Standardized build scripts and platform detection to improve reliability and reuse.
Added missing Command Palette version bump to align module release cadence.
Added EXECUTEDEFAULT term to dictionary to prevent regression build failures. Thanks @jiripolasek!
Introduced nightly pre-warm pipeline and configurable MSBuild cache mode to improve CI performance.
Resolved CI forbidden pattern spelling complaint to keep pipelines green.
Added AI contributor instruction set to clarify code area expectations.
Added accessibility IDs to settings and FancyZones toggles, stabilizing UI tests.
Added automatic log collection on UI test failures to speed root cause analysis.
Stabilized Mouse Utils tests by switching to AccessibilityId selectors.
Added Screen Ruler UI test coverage to validate core measurement workflows.
🛣️ Roadmap
We are planning some nice new features and improvements for the next releases – a revamped Keyboard Manager UI, custom endpoint and local model support for Advanced Paste, Command Palette improvements and a brand-new Shortcut Guide experience! Stay tuned for v0.96!
❤️ PowerToys Community
The PowerToys team is extremely grateful to have the support of an amazing active community. The work you do is incredibly important. PowerToys wouldn't be nearly what it is today without your help filing bugs, updating documentation, guiding the design, or writing features. We want to say thank you and take time to recognize your work. Your contributions and feedback improve PowerToys month after month!
Contributing
This project welcomes contributions of all types. Besides coding features / bug fixes, other ways to assist include spec writing, design, documentation, and finding bugs. We are excited to work with the power user community to build a set of tools for helping you get the most out of Windows. We ask that before you start work on a feature that you would like to contribute, please read our Contributor's Guide.

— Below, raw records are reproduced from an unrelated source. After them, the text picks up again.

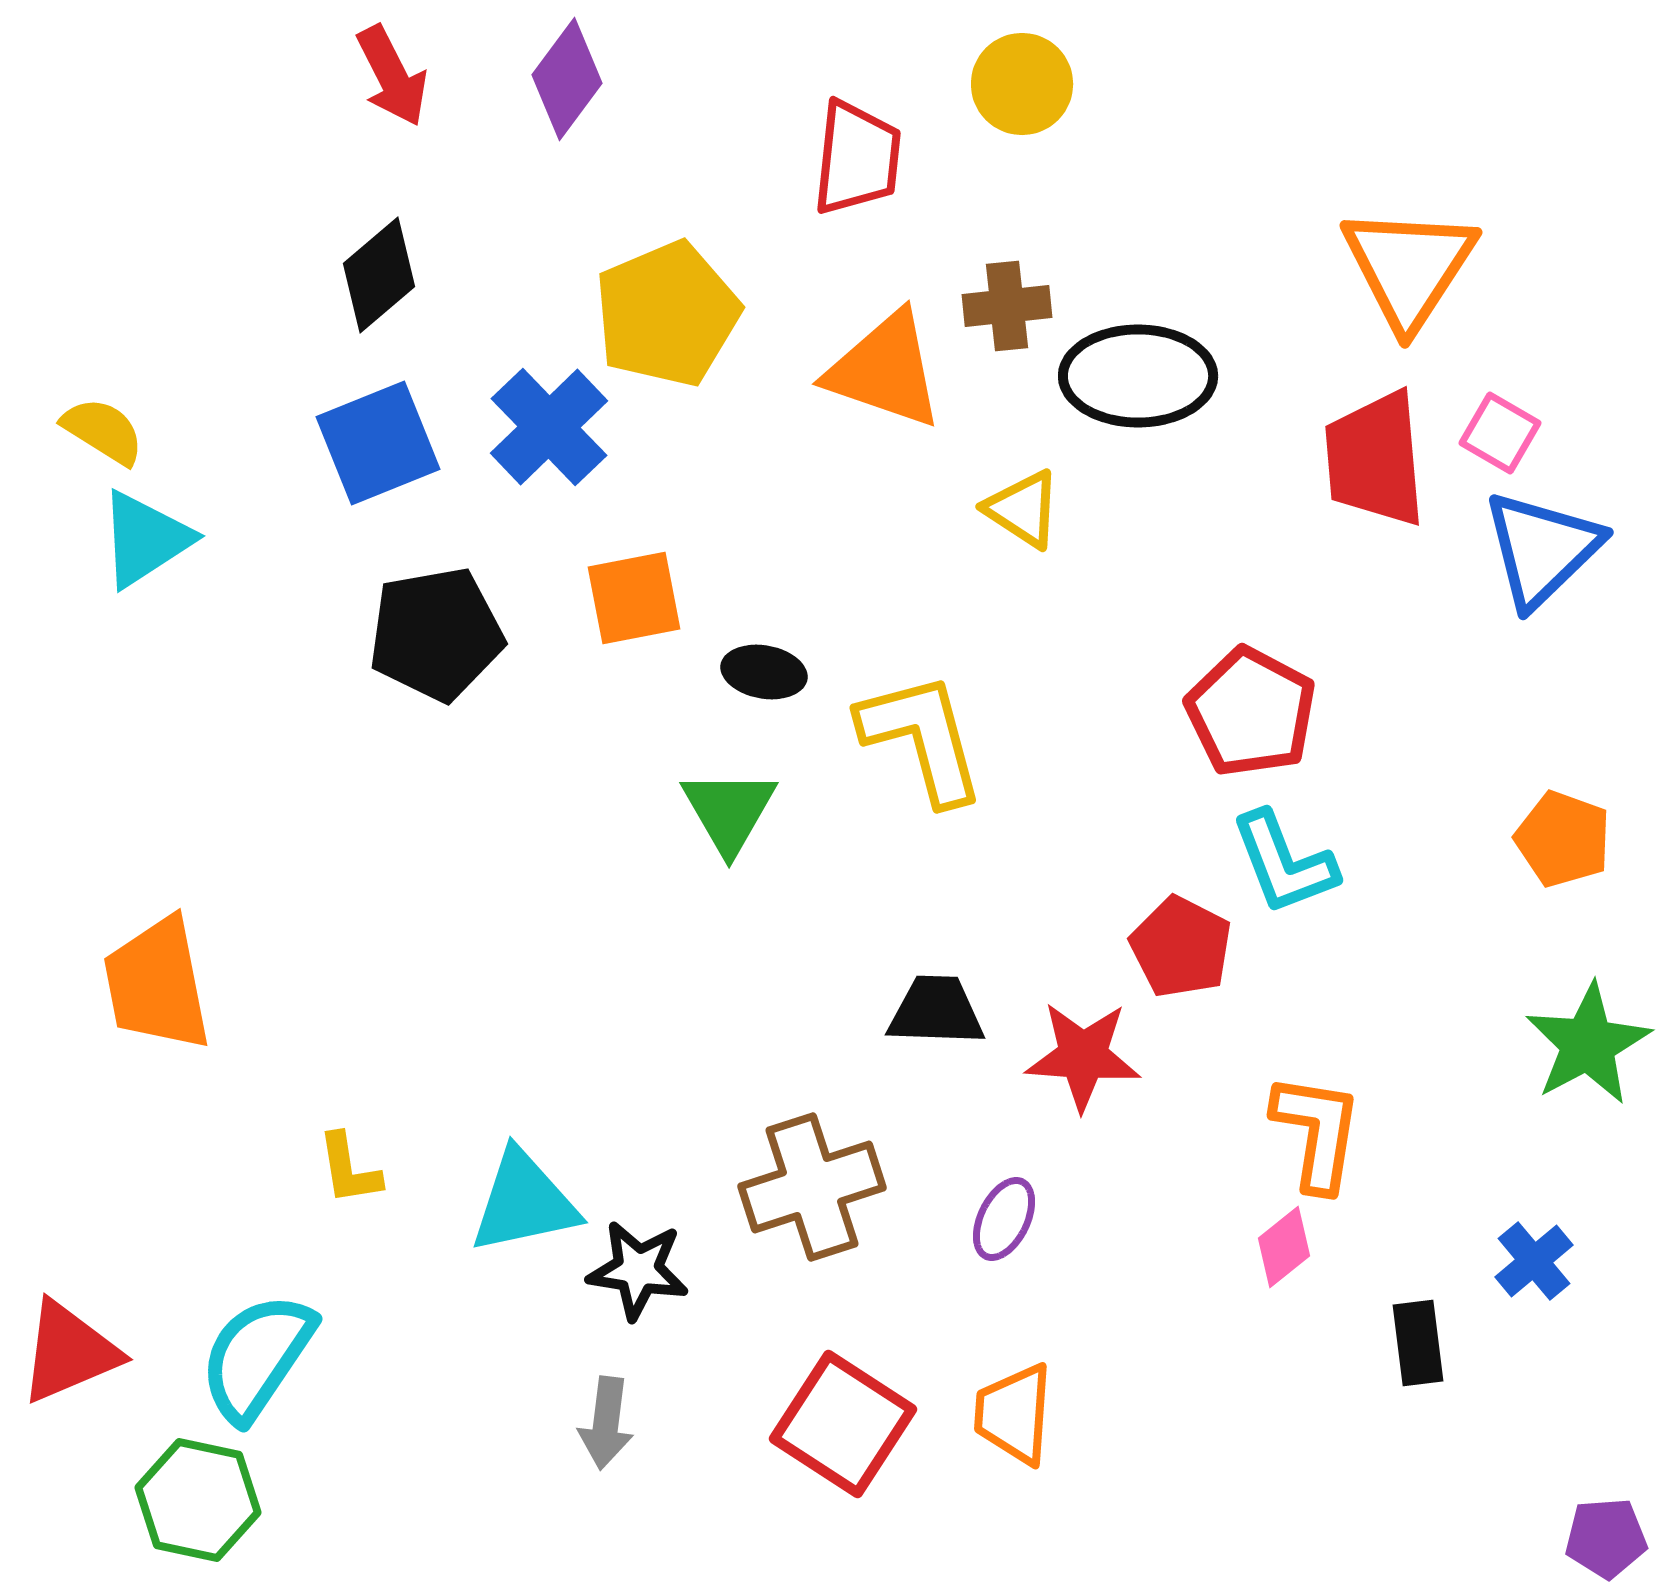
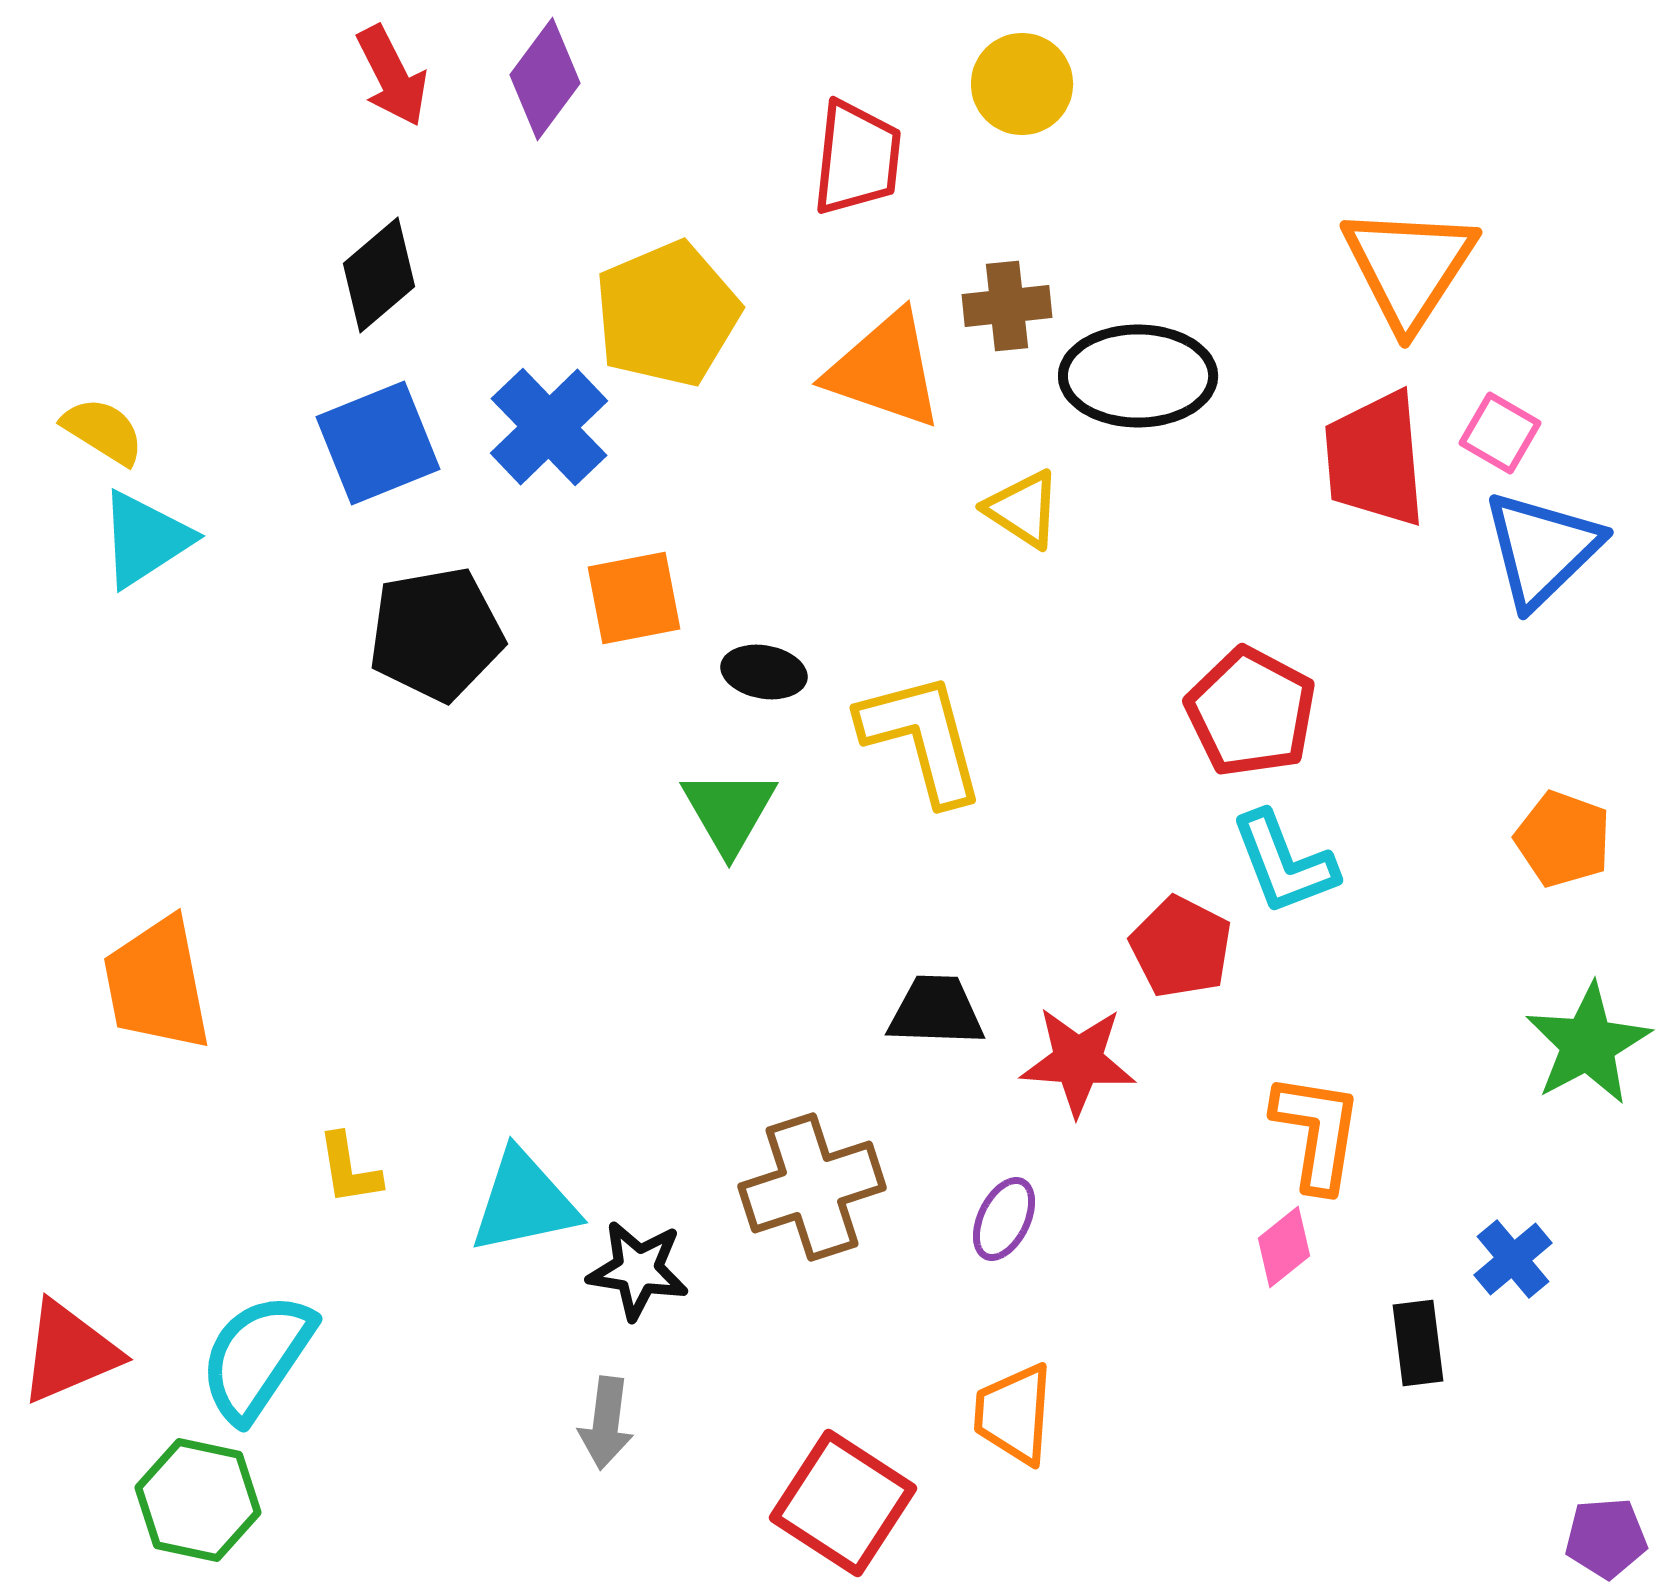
purple diamond at (567, 79): moved 22 px left
red star at (1083, 1056): moved 5 px left, 5 px down
blue cross at (1534, 1261): moved 21 px left, 2 px up
red square at (843, 1424): moved 79 px down
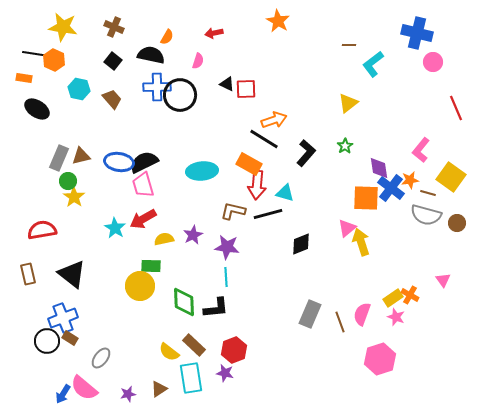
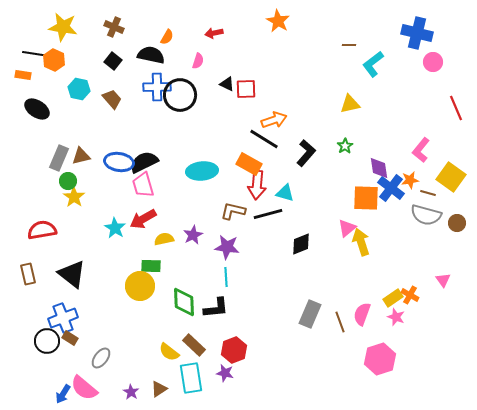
orange rectangle at (24, 78): moved 1 px left, 3 px up
yellow triangle at (348, 103): moved 2 px right, 1 px down; rotated 25 degrees clockwise
purple star at (128, 394): moved 3 px right, 2 px up; rotated 28 degrees counterclockwise
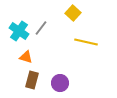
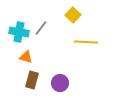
yellow square: moved 2 px down
cyan cross: moved 1 px down; rotated 24 degrees counterclockwise
yellow line: rotated 10 degrees counterclockwise
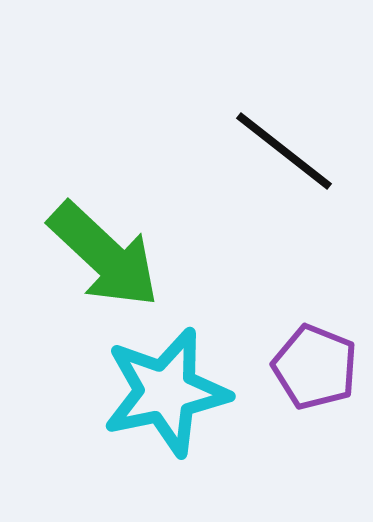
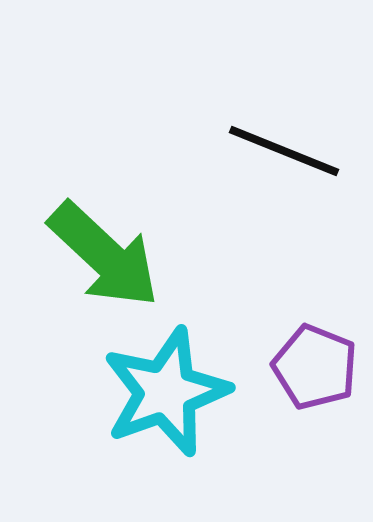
black line: rotated 16 degrees counterclockwise
cyan star: rotated 8 degrees counterclockwise
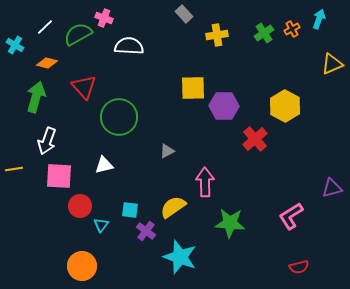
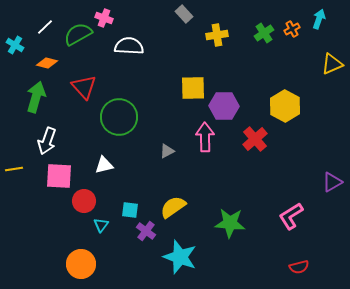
pink arrow: moved 45 px up
purple triangle: moved 6 px up; rotated 15 degrees counterclockwise
red circle: moved 4 px right, 5 px up
orange circle: moved 1 px left, 2 px up
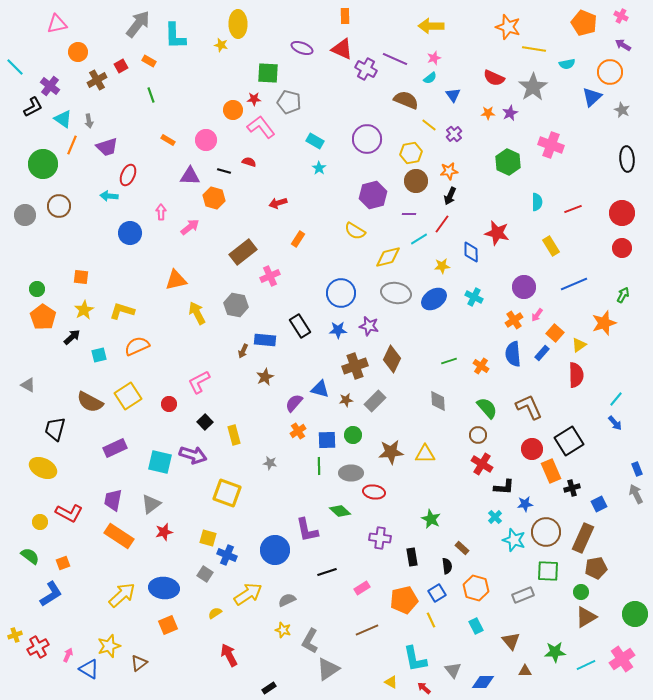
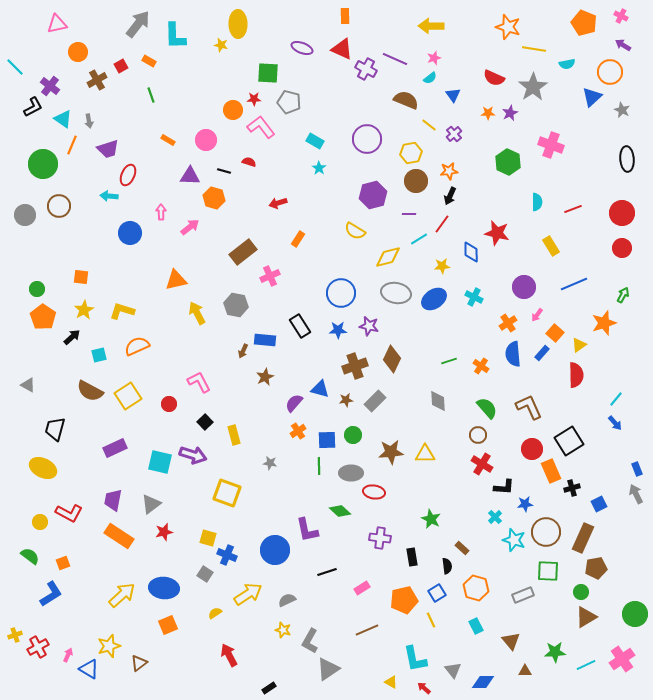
purple trapezoid at (107, 147): moved 1 px right, 2 px down
orange cross at (514, 320): moved 6 px left, 3 px down
pink L-shape at (199, 382): rotated 90 degrees clockwise
brown semicircle at (90, 402): moved 11 px up
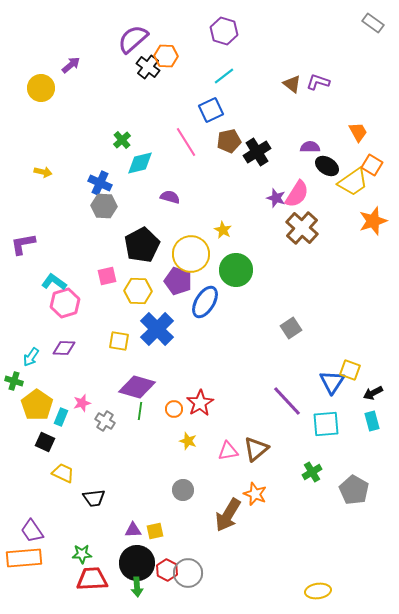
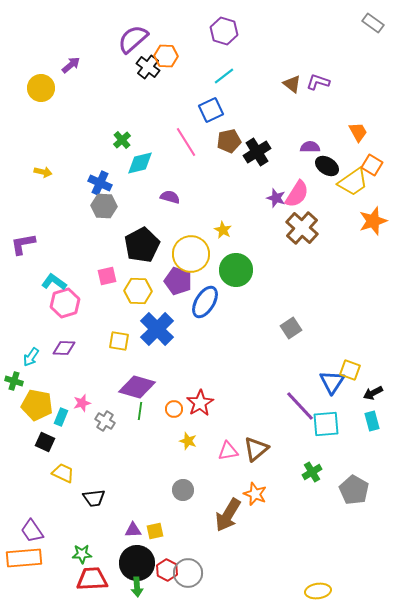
purple line at (287, 401): moved 13 px right, 5 px down
yellow pentagon at (37, 405): rotated 24 degrees counterclockwise
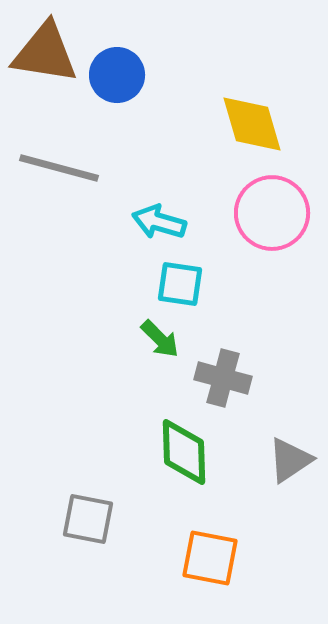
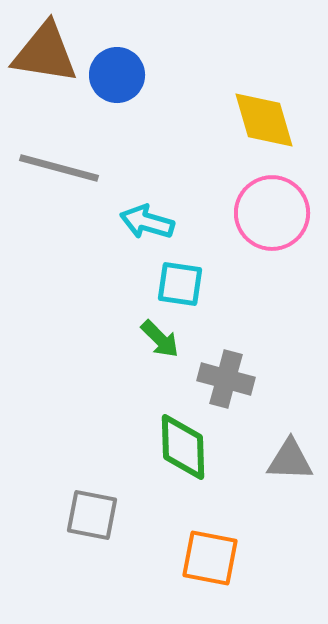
yellow diamond: moved 12 px right, 4 px up
cyan arrow: moved 12 px left
gray cross: moved 3 px right, 1 px down
green diamond: moved 1 px left, 5 px up
gray triangle: rotated 36 degrees clockwise
gray square: moved 4 px right, 4 px up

We would be happy to work with you to figure out the best approach, provide guidance and mentorship throughout feature development, and help avoid any wasted or duplicate effort. Most contributions require you to agree to a Contributor License Agreement (CLA) declaring that you grant us the rights to use your contribution and that you have permission to do so. For guidance on developing for PowerToys, please read the developer docs for a detailed breakdown. This includes how to setup your computer to compile.